According to Neff, we’ve gendered these two life force energies, and we value one more than the other, which hurts both men and women. “We give all the power to the fierceness and belittle the tenderness because one is considered more powerful and valued than the other. But we need both sides—the fierceness and the tenderness—and they need to be integrated. For example, some people—men in particular—believe self-compassion is a female thing; therefore, it’s weak and less valuable. That belief comes from our patriarchal society. On the other hand, women have remained silent because they have been afraid to speak up, although more women are saying, ‘We aren’t going to take this anymore.’ That’s fierce self-compassion. Women don’t have to be afraid or ashamed of their anger. It’s a gift. We don’t want to be out of control or let it loose. We need to be mindful with it, but it’s something to be proud of because of the incredible energy it gives us. It has enabled us to be accomplished and break new ground. Both types of self-compassion go to the same place: how women can be more fierce and men, more tender.”
The Tools Of Self-Compassion
Self-compassion is a tool for career success AND failure, Neff explained. “It helps us gain success, and it helps us deal with failure, which helps us succeed. The way you grow and learn is by dealing productively with failure. If you go into shame mode after failure, it disallows you to look at and learn from your failures. It’s not going to allow you to grow or take risks. You can be vulnerable, learn and grow if you have your own back with self-compassion: ‘If I blow it and people ridicule me, I’ll be okay because the bottom line is I’ll be there for myself.’”
Neff also had advice on how to be an effective leader in the workplace: “It’s no longer okay to dominate people. It’s important to learn to develop meaningful connection with employees, to listen and relate in a way that communicates care,” she said. “We know compassionate leaders are more respected by their employees. When we use both sides of self-compassion, we are more likely to excel. The tender allows us to accept ourselves just as we are. It’s okay to be imperfect. But the fierce side encourages us like a good coach: ‘I really care about you, so how can we grow and change and learn and do better next time?’”

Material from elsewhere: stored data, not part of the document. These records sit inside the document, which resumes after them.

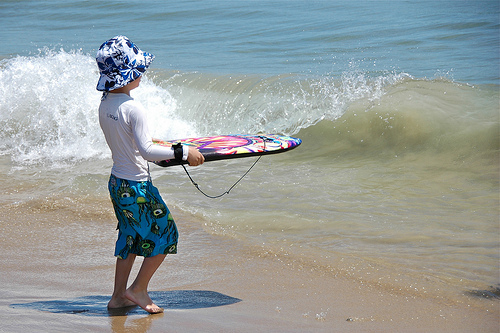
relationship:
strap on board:
[166, 141, 186, 165] [151, 132, 302, 197]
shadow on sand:
[10, 278, 247, 319] [5, 152, 498, 330]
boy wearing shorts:
[95, 36, 206, 315] [102, 172, 180, 255]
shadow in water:
[441, 283, 484, 312] [224, 41, 487, 297]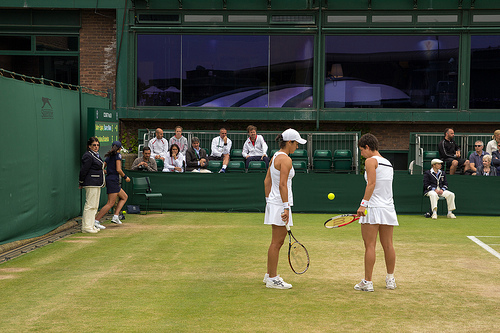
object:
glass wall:
[127, 6, 499, 122]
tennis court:
[0, 210, 500, 332]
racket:
[281, 210, 310, 274]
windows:
[135, 41, 500, 109]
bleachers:
[125, 129, 359, 173]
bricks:
[85, 35, 99, 39]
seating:
[227, 159, 247, 173]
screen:
[122, 171, 500, 215]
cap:
[283, 127, 309, 144]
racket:
[324, 214, 364, 229]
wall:
[7, 81, 79, 229]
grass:
[419, 220, 456, 325]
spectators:
[167, 126, 188, 156]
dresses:
[263, 202, 292, 226]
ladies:
[262, 128, 307, 290]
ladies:
[94, 141, 130, 229]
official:
[422, 158, 457, 220]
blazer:
[421, 168, 449, 196]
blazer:
[79, 149, 107, 188]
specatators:
[184, 136, 209, 172]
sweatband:
[359, 198, 369, 208]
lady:
[353, 133, 399, 292]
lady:
[79, 136, 106, 233]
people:
[159, 143, 184, 172]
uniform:
[357, 155, 399, 226]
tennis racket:
[281, 212, 310, 275]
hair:
[357, 133, 378, 153]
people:
[130, 146, 158, 172]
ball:
[327, 192, 336, 200]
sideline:
[0, 196, 123, 266]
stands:
[275, 119, 498, 219]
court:
[0, 208, 499, 333]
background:
[81, 66, 465, 195]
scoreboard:
[87, 107, 120, 144]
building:
[2, 1, 498, 214]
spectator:
[210, 128, 233, 173]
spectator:
[146, 128, 169, 162]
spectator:
[241, 125, 268, 167]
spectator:
[169, 126, 189, 155]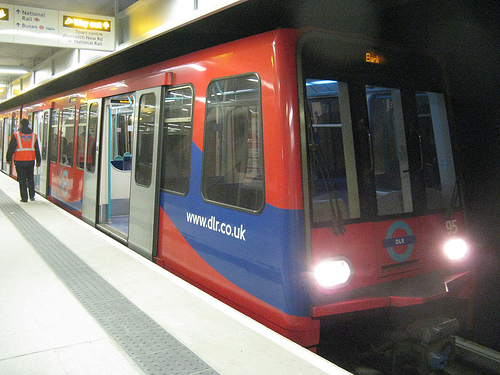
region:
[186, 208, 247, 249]
www.dlr.co.uk on the train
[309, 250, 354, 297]
bright front train light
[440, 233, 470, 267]
bright front train light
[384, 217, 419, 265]
light blue circle on the front of the train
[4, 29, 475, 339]
blue and red train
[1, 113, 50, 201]
man standing on train platform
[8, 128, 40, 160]
orange and silver vest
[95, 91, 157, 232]
opened door of the train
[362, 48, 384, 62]
"Bark" displayed in the led screen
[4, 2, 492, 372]
a train is at a station in the underground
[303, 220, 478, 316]
the headlights are on the train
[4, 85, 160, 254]
the doors are open at the station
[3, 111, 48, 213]
a worker is walking on the plaform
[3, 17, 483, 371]
the train is red and blue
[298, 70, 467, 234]
the front windows of the train have handles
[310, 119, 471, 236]
windshield wipers are on the train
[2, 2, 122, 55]
a directional sign is hanging from the ceiling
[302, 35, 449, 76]
a destination marquee is on the front of the train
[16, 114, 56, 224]
A man standing next to the train.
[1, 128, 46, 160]
the person is wearing an orange vest.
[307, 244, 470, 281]
Headlights of the train are on.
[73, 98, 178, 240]
The door of the train is open.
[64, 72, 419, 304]
The train is red and blue.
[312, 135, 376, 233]
Wipers on the front windshield of the train.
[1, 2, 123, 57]
A sign above the train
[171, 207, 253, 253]
White writing on the side of the train.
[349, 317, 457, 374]
The train is on the tracks.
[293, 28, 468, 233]
the windshield of a train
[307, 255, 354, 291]
the headlight of a train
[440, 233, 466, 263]
the headlight of a train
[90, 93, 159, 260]
the door of a subway train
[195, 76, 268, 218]
a window on a subway train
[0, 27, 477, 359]
a subway train car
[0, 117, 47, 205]
a safety officer on a train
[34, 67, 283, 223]
a group of windows on a subway train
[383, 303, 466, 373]
a coupler on a train car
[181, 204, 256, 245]
website for rail road line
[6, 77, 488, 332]
Red and blue train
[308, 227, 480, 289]
Head lights of the train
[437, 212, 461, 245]
Bus number ninety five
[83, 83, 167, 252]
Train's door is open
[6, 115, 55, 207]
Man wearing orange vest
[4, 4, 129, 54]
Signs giving directions to passengers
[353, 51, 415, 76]
Desination of the bus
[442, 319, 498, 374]
Train track in front of train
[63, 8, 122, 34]
Sign pointing the way out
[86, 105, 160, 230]
open door of the train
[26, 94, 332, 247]
red subway on rial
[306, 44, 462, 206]
frontal window of the train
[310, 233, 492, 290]
frontal light in the train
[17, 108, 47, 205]
man whit uniform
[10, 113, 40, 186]
man standin on the station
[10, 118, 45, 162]
man whit a black sweter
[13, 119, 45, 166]
man wearin a orange vest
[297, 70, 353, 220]
glass window on the red train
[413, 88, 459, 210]
glass window on the red train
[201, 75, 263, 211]
glass window on the red train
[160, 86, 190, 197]
glass window on the red train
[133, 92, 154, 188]
glass window on the red train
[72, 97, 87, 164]
glass window on the red train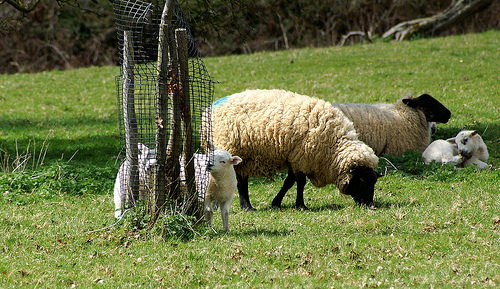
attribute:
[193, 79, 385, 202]
sheep — head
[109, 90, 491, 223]
white cow — black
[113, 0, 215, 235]
wire — wooden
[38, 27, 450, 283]
road — brown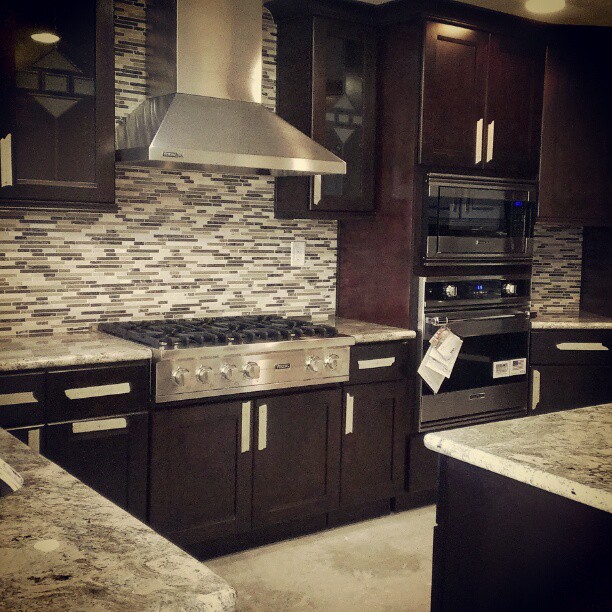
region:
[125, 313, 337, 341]
the range on the stove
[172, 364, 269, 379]
knobs on the stove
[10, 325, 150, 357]
a counter on the stove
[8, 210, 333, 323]
back splash behind the stove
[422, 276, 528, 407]
an oven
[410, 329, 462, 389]
a tag on the oven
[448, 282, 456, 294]
a knob on the oven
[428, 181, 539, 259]
a silver microwave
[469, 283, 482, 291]
the clock on the oven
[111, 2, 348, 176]
gray metal range hood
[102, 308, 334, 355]
black stove in kitchen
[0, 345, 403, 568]
brown wooden cabinets under black stove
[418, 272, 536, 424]
built-in gray oven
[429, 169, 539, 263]
built-in gray microwave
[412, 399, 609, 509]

These are more than just good ideas, Neff said. They are good skills to learn and grow as a leader and take whatever risks you need to take. These are life skills—tools that can be learned and developed. Corporate leaders often confuse being supportive with being complacent. “Complacency isn’t self-compassionate,” she said. “And it doesn’t alleviate suffering. Kind, supportive, encouraging, clear-sighted, open-minded compassion does help motivation. Imagine how much more people can achieve if they’re more supportive of themselves.”